═════ Material for the task
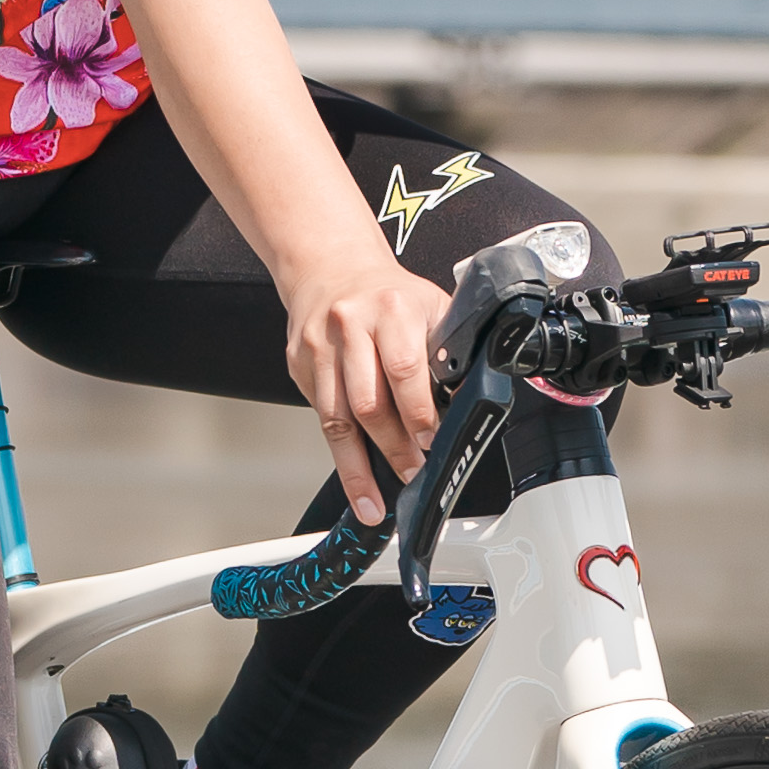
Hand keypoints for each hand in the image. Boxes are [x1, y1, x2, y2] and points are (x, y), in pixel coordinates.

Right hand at [284, 245, 452, 523]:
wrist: (331, 268)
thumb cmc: (388, 294)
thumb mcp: (432, 306)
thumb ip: (449, 350)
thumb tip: (469, 400)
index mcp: (392, 308)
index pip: (404, 370)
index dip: (418, 413)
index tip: (430, 443)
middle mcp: (350, 326)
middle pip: (368, 402)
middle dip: (393, 447)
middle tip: (411, 473)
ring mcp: (319, 347)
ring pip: (336, 419)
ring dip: (357, 466)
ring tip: (373, 500)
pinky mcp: (299, 365)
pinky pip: (320, 416)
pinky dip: (339, 449)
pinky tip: (354, 472)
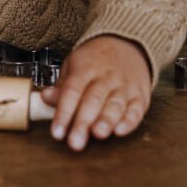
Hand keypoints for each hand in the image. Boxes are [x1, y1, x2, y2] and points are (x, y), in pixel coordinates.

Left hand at [42, 36, 150, 150]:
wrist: (127, 43)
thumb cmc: (95, 60)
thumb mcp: (74, 64)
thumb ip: (62, 85)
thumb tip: (46, 98)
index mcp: (85, 69)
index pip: (72, 91)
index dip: (63, 113)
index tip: (57, 132)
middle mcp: (106, 77)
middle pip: (93, 100)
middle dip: (84, 122)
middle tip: (75, 142)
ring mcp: (124, 86)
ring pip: (115, 104)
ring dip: (107, 120)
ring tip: (98, 134)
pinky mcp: (140, 95)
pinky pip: (136, 109)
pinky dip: (130, 121)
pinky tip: (120, 130)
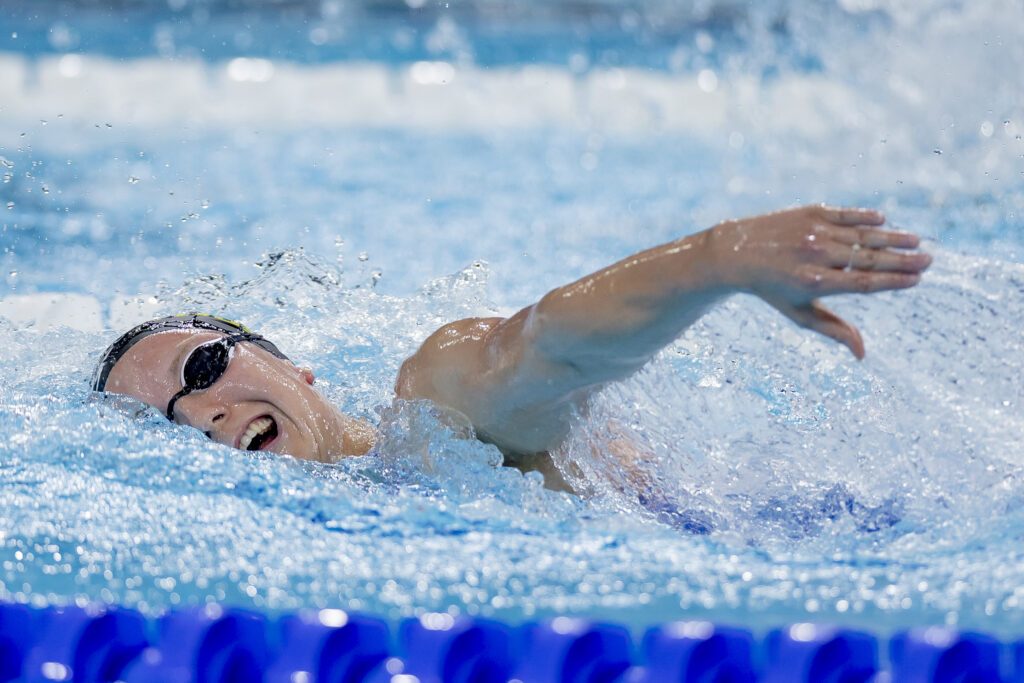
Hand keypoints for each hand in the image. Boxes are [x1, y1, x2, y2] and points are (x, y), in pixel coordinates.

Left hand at [706, 205, 931, 358]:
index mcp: (815, 284)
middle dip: (903, 260)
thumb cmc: (773, 290)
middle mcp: (816, 256)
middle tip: (929, 261)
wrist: (736, 253)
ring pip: (862, 235)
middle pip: (870, 259)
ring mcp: (814, 232)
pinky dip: (866, 217)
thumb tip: (862, 355)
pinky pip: (846, 215)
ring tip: (916, 242)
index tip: (917, 280)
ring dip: (892, 238)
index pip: (864, 283)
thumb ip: (833, 331)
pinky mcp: (810, 212)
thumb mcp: (799, 314)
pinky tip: (884, 222)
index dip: (893, 281)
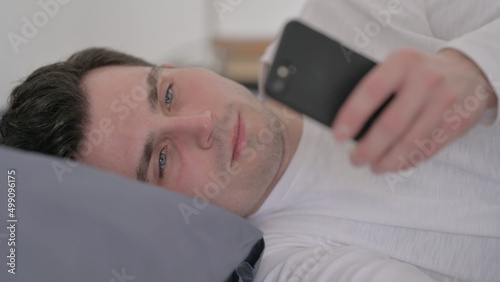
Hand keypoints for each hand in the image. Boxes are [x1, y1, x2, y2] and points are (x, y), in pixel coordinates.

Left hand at [332, 48, 497, 173]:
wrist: (469, 70)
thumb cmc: (419, 72)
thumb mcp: (399, 65)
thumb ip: (378, 86)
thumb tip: (348, 123)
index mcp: (403, 61)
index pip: (372, 90)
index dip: (352, 116)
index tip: (338, 136)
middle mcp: (426, 80)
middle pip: (391, 124)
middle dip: (368, 148)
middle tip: (355, 159)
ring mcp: (444, 102)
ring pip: (410, 143)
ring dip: (388, 161)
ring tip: (373, 166)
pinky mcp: (457, 122)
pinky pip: (427, 149)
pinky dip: (407, 161)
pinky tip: (394, 164)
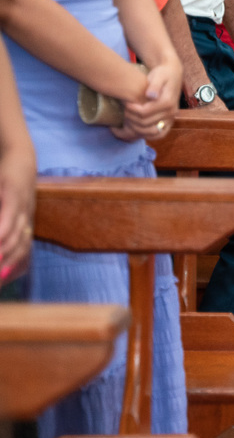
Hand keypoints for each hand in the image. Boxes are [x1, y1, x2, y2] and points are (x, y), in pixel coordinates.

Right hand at [0, 145, 34, 282]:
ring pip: (16, 233)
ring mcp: (22, 205)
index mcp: (25, 225)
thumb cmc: (7, 186)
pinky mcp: (13, 191)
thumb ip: (6, 226)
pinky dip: (3, 227)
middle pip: (21, 248)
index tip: (2, 282)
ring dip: (5, 251)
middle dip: (7, 266)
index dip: (13, 270)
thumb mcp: (7, 209)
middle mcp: (27, 218)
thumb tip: (3, 242)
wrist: (19, 155)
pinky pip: (9, 212)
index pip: (24, 254)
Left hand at [116, 60, 181, 141]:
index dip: (131, 110)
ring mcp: (170, 119)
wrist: (173, 75)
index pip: (144, 113)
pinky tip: (136, 128)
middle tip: (124, 109)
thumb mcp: (159, 75)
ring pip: (150, 132)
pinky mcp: (168, 123)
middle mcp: (171, 113)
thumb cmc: (163, 74)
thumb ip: (155, 85)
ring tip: (127, 118)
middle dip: (131, 118)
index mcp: (167, 102)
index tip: (125, 103)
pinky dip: (145, 134)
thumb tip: (151, 95)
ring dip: (136, 128)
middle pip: (145, 123)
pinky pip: (157, 135)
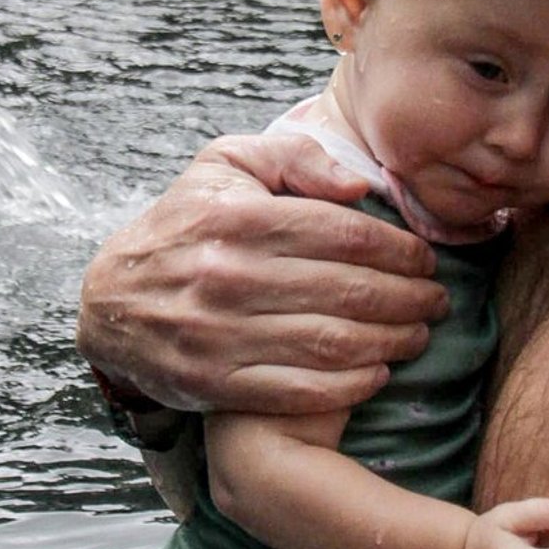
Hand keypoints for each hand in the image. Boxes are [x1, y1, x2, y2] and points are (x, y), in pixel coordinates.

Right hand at [77, 135, 446, 416]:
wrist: (111, 302)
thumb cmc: (184, 225)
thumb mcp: (226, 165)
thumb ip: (295, 157)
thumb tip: (359, 185)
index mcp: (238, 219)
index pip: (346, 234)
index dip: (400, 249)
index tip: (427, 259)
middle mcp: (229, 277)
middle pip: (349, 290)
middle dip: (409, 297)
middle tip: (438, 300)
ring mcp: (220, 335)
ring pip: (333, 343)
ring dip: (391, 341)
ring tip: (419, 334)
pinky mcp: (215, 383)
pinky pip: (301, 390)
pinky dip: (351, 386)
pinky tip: (378, 372)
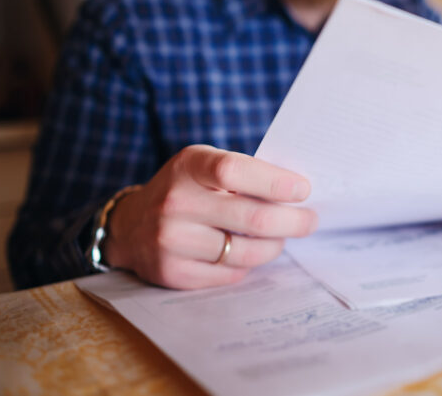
══════════
*Your assignment:*
Each line from the first line of the listing through the line with "ring mcp: (814, 232)" must be printed exactly, both ends included, and no picture may appear.

*Your response:*
Hand keypoints for each hand in the image. Boxes are [x1, y1, x2, y2] and points are (x, y), in pixel coordinates.

Right hand at [284, 245, 452, 523]:
wrist: (331, 268)
thumb cmc: (388, 294)
thumb mcp: (432, 306)
thumb ip: (449, 350)
thumb tip: (469, 400)
index mcp: (392, 308)
index pip: (404, 370)
index dip: (418, 413)
index tip: (430, 443)
middle mcp: (350, 326)
middle pip: (368, 402)
middle dip: (393, 447)
middle tip: (411, 473)
ring mcp: (319, 347)
ring pip: (336, 419)
ring dip: (357, 466)
ring tip: (373, 500)
pinky mcp: (299, 365)
pinky pip: (320, 416)
pinky dip: (339, 449)
pinky tip: (354, 472)
Hand keypoints for each hand in the image. Boxes are [x1, y1, x2, y2] and points are (x, y), in pixel coordinates.

Left hand at [42, 36, 150, 150]:
wrist: (127, 43)
thumb cmc: (95, 60)
thumb mcp: (74, 64)
thumb ip: (62, 85)
thumb tip: (46, 98)
index mcp: (85, 69)
index pip: (72, 91)
index dip: (63, 113)
index tip: (57, 132)
middle mcp: (106, 77)
middle pip: (93, 100)
middle dip: (84, 122)
middle tip: (75, 142)
ring mcp: (124, 86)
ring pip: (115, 104)
ring dip: (107, 120)
ring tip: (98, 134)
pinky mcp: (140, 95)
pinky pip: (136, 109)
pinky dip: (130, 121)
pinky tip: (120, 130)
Hand keypoints for each hand in the image. Boxes are [x1, y1, x2, y2] and points are (x, y), in pixel coordinates.

Left hand at [706, 205, 931, 358]:
index mcp: (815, 284)
middle dip: (903, 260)
thumb cmc: (773, 290)
middle mcp: (816, 256)
middle tip: (929, 261)
wrist: (736, 253)
ring pip: (862, 235)
middle pip: (870, 259)
ring mcp: (814, 232)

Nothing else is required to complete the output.